The “perfect film” Mike Myers refused to remake: “I don’t think that’s a good idea”
Thanks to Hollywood’s endless obsession with thinking that everything old is irrelevant and in need of a fresh coat of paint, the list of movies that can be deemed truly safe from being remade grows shorter by the year, but at least Mike Myers was savvy enough to turn one of them down.
While nobody’s brave or stupid enough to mount a new version of something like The Godfather, Citizen Kane, Casablanca, or The Shawshank Redemption, more and more classics have been dubbed fair game. They’re almost never as good, and most of them feel utterly redundant, but the studios remain convinced that the residual name value is enough of a reason to give it a green light.

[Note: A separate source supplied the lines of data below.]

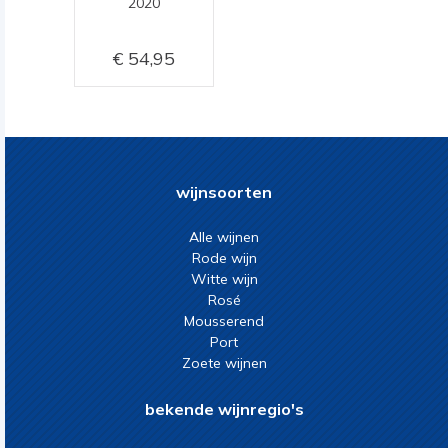
2020
54,95
wijnsoorten
Alle wijnen
Rode wijn
Witte wijn
Rosé
Mousserend
Port
Zoete wijnen
bekende wijnregio's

Myers has never starred in a feature-length remake, but he knows a thing or two about adaptations and sequels. For one thing, Wayne’s World was an adaptation of a Saturday Night Live sketch that got a sequel, while Shrek was cribbed from a children’s picture book, Austin Powers got a trilogy, and The Cat in the Hat was a diabolical attempt at translating Dr Seuss to live-action.
Despite having a bit of a diva reputation, which has been corroborated by several former collaborators on either side of the camera, the Canadian comic’s arrogance and self-entitlement didn’t stretch so far as to convince him that he was the second coming of Benjamin Braddock, which SNL supremo Lorne Michaels so desperately wanted him to be.
In the early 1990s, during a weekend getaway at Michaels’ home in the Hamptons, where he was surrounded by “the world’s most famous people,” he was pitched a remake of The Graduate. He was in his late 20s at the time, roughly the same age that Dustin Hoffman was when he landed his breakout role in Mike Nichols’ romantic dramedy, but he knew it was a disaster waiting to happen.
“I said, ‘I don’t think that’s a good idea,'” he recalled. “The Graduate doesn’t need to be remade; it’s a perfect film. A little man should not stand in a great man’s shoes.” Had it been half as memorable as the original, it could have established Myers as a bona fide leading man. However, the more likely scenario was that it would fail to justify its existence, which could have killed his big-screen prospects stone dead.
Nichols may have claimed the movie’s only Academy Award for ‘Best Director’, but it secured a further six nominations, including ‘Best Picture’ and ‘Best Actor’ for Hoffman, became the highest-grossing release of 1967, and quickly became known as one of the finest and most influential films of its generation. Did it, and does it, need a remake? Absolutely not, so kudos to Myers for turning it down.
Things worked out much better in the long run, anyway, since his response to Michaels’ suggestion that he lead a new version of The Graduate was to pitch that Wayne’s World make the jump from SNL to the silver screen. “He said, ‘Write it,'” Myers said. “He’s a genius. I’m forever grateful.”
Penelope Spheeris’ comedy would launch him to cinematic stardom, something he almost certainly wouldn’t have achieved had he tried to fill Hoffman’s shoes instead.